Las acusaciones formuladas por la Audiencia Nacional contra el expresidente del Gobierno José Luis Rodríguez Zapatero por supuestos delitos de organización criminal y tráfico de influencias han causado perplejidad en el Ejecutivo, que por el momento se inclina por respaldar la versión del antiguo líder socialista.
En el Gobierno admiten que la imputación ha supuesto un "palo", pero tras analizar el auto dictado por el juez José Luis Calama continúan cerrando filas en torno al expresidente y dan por hecho que el actual jefe del Ejecutivo, Pedro Sánchez, saldrá en su defensa este miércoles durante la sesión de control en el Congreso de los Diputados.
Está previsto que este asunto centre el choque dialéctico entre Sánchez y el líder del PP, Alberto Núñez Feijóo, apenas un día después de conocerse la investigación abierta contra Zapatero por el 'caso Plus Ultra'.
En Moncloa recuerdan que Zapatero ha acompañado a Sánchez en todas las crisis de los últimos años y también cuando se han abierto causas judiciales que afectan a su mujer, Begoña Gómez, y a su hermano, David Sánchez. Por ello, en el Gobierno dan por descontado que el presidente actuará de la misma manera y "estará ahí".
Confianza en su integridad y dudas sobre el auto
Según distintas fuentes del Ejecutivo y del PSOE, la impresión general es que no resulta creíble que Zapatero, al que califican como una figura íntegra, haya incurrido en las conductas descritas en el auto de Calama, donde se le sitúa en la cúspide de una presunta red de tráfico de influencias destinada a obtener beneficios económicos.
El juez instructor llega a cuantificar en dos millones de euros la suma que habría recibido Zapatero por poner a disposición de terceros sus contactos y su acceso a altos cargos de la Administración. Sin embargo, en su partido insisten en que necesitan pruebas sólidas antes de dar por buenas esas acusaciones.

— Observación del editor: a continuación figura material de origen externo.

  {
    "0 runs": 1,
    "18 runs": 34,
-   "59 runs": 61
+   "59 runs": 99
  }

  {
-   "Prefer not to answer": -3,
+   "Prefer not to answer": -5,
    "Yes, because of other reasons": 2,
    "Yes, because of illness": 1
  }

En el entorno socialista siguen apostando por su inocencia y sostienen que resulta incoherente que se haya volcado tanto con el partido y en las campañas electorales —en la andaluza participó en al menos siete actos— mientras, en paralelo, realizaba las actividades irregulares que se describen en el auto de imputación. "Si hubiese algo no haces eso, te dedicas a una cosa u otra", apunta un miembro del Gobierno.

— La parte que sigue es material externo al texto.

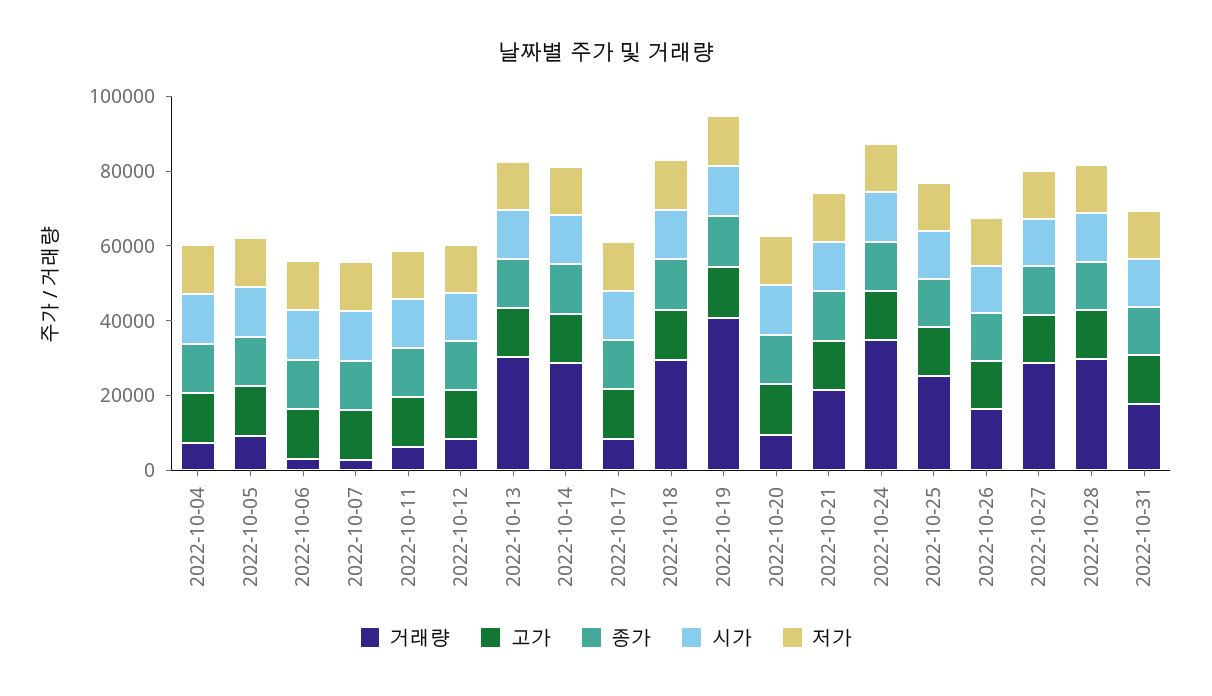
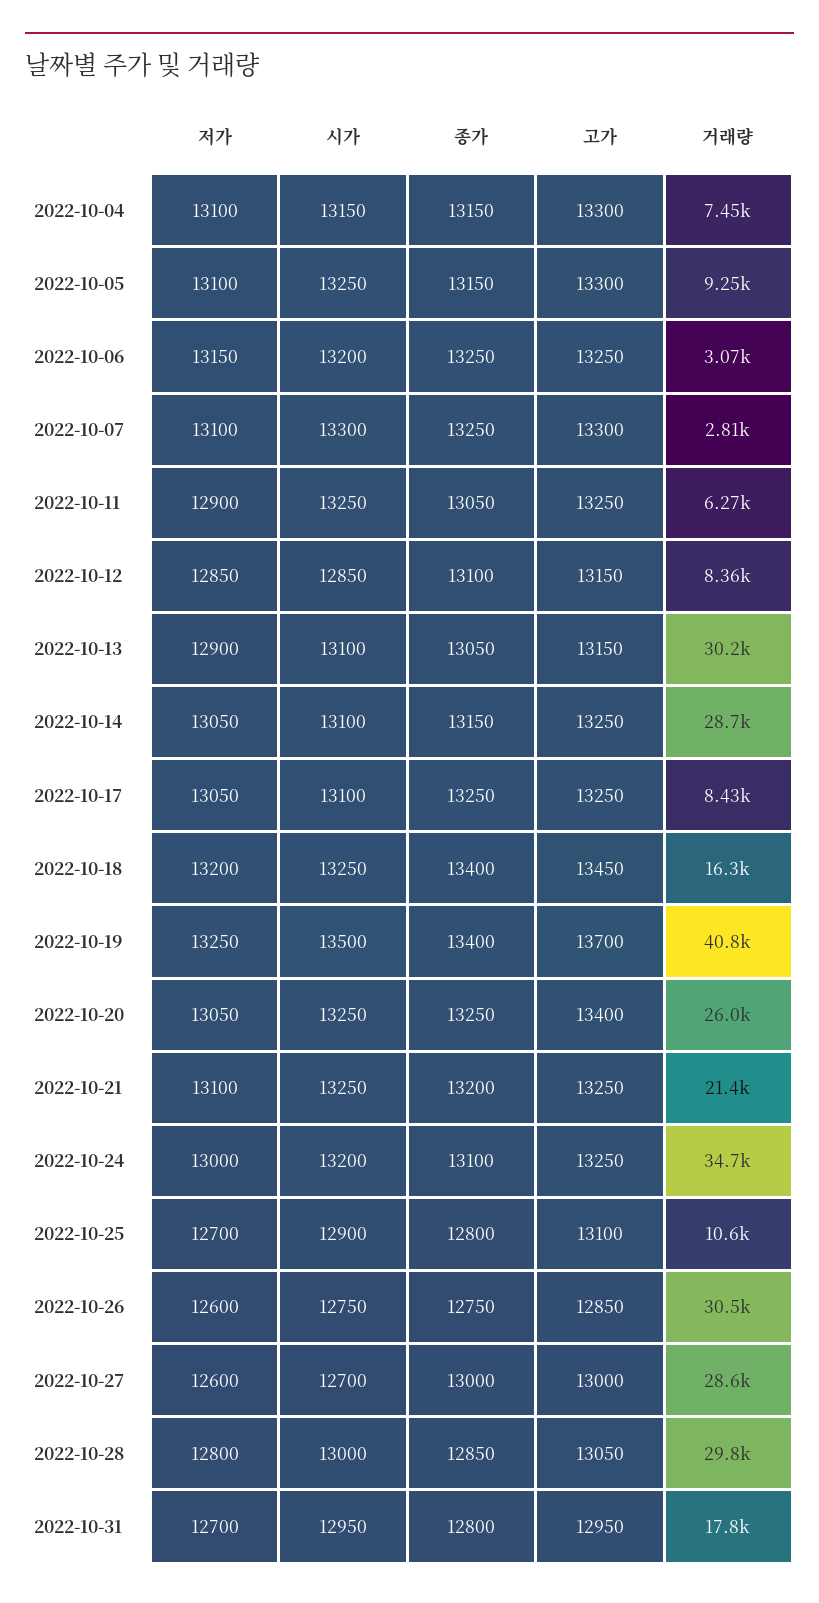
  {
    "거래량": {
      "2022-10-04": 7450,
      "2022-10-05": 9250,
      "2022-10-06": 3070,
      "2022-10-07": 2810,
      "2022-10-11": 6270,
      "2022-10-12": 8360,
      "2022-10-13": 30200,
      "2022-10-14": 28700,
      "2022-10-17": 8430,
-     "2022-10-18": 30000,
+     "2022-10-18": 16300,
      "2022-10-19": 40800,
-     "2022-10-20": 10000,
+     "2022-10-20": 26000,
      "2022-10-21": 21400,
      "2022-10-24": 34700,
-     "2022-10-25": 25000,
+     "2022-10-25": 10600,
-     "2022-10-26": 15000,
+     "2022-10-26": 30500,
      "2022-10-27": 28600,
      "2022-10-28": 29800,
      "2022-10-31": 17800
    },
    "고가": {
      "2022-10-04": 13300,
      "2022-10-05": 13300,
      "2022-10-06": 13250,
      "2022-10-07": 13300,
      "2022-10-11": 13250,
      "2022-10-12": 13150,
      "2022-10-13": 13150,
      "2022-10-14": 13250,
      "2022-10-17": 13250,
      "2022-10-18": 13450,
      "2022-10-19": 13700,
      "2022-10-20": 13400,
      "2022-10-21": 13250,
      "2022-10-24": 13250,
      "2022-10-25": 13100,
      "2022-10-26": 12850,
      "2022-10-27": 13000,
      "2022-10-28": 13050,
      "2022-10-31": 12950
    },
    "종가": {
      "2022-10-04": 13150,
      "2022-10-05": 13150,
      "2022-10-06": 13250,
      "2022-10-07": 13250,
      "2022-10-11": 13050,
      "2022-10-12": 13100,
      "2022-10-13": 13050,
      "2022-10-14": 13150,
      "2022-10-17": 13250,
      "2022-10-18": 13400,
      "2022-10-19": 13400,
      "2022-10-20": 13250,
      "2022-10-21": 13200,
      "2022-10-24": 13100,
      "2022-10-25": 12800,
      "2022-10-26": 12750,
      "2022-10-27": 13000,
      "2022-10-28": 12850,
      "2022-10-31": 12800
    },
    "시가": {
      "2022-10-04": 13150,
      "2022-10-05": 13250,
      "2022-10-06": 13200,
      "2022-10-07": 13300,
      "2022-10-11": 13250,
      "2022-10-12": 12850,
      "2022-10-13": 13100,
      "2022-10-14": 13100,
      "2022-10-17": 13100,
      "2022-10-18": 13250,
      "2022-10-19": 13500,
      "2022-10-20": 13250,
      "2022-10-21": 13250,
      "2022-10-24": 13200,
      "2022-10-25": 12900,
      "2022-10-26": 12750,
      "2022-10-27": 12700,
      "2022-10-28": 13000,
      "2022-10-31": 12950
    },
    "저가": {
      "2022-10-04": 13100,
      "2022-10-05": 13100,
      "2022-10-06": 13150,
      "2022-10-07": 13100,
      "2022-10-11": 12900,
      "2022-10-12": 12850,
      "2022-10-13": 12900,
      "2022-10-14": 13050,
      "2022-10-17": 13050,
      "2022-10-18": 13200,
      "2022-10-19": 13250,
      "2022-10-20": 13050,
      "2022-10-21": 13100,
      "2022-10-24": 13000,
      "2022-10-25": 12700,
      "2022-10-26": 12600,
      "2022-10-27": 12600,
      "2022-10-28": 12800,
      "2022-10-31": 12700
    }
  }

El propio Zapatero desmintió los hechos este martes en un vídeo remitido a los medios de comunicación, en el que defendió que toda su actuación, tanto pública como privada, se ajusta a la legalidad y recalcó además que "jamás" realizó gestiones a favor del rescate de la aerolínea 'Plus Ultra'.
Reclamo de más explicaciones y críticas al auto
Aunque la posición predominante en el Gobierno y en el PSOE es que Zapatero es una persona "honesta" y cuesta aceptar que haya cometido alguna ilegalidad, en algunos sectores del partido le reclaman que ofrezca más detalles de los que ha dado en el citado vídeo.
La mayoría de las fuentes consultadas asume, además, que se trata solo del arranque de un procedimiento complejo y de largo recorrido. Sobre el auto de Calama, varios dirigentes coinciden en que no aporta pruebas directas sobre la supuesta implicación de Zapatero en actividades delictivas, ya que se limita a recoger referencias de terceros.
Al mismo tiempo, hay quien critica que en la resolución judicial no se identifique a la persona que habría sido "influenciada" por las gestiones atribuidas al expresidente y otros dan por hecho que el rescate de Plus Ultra se habría aprobado en cualquier caso, al margen de las actuaciones que ahora se investigan.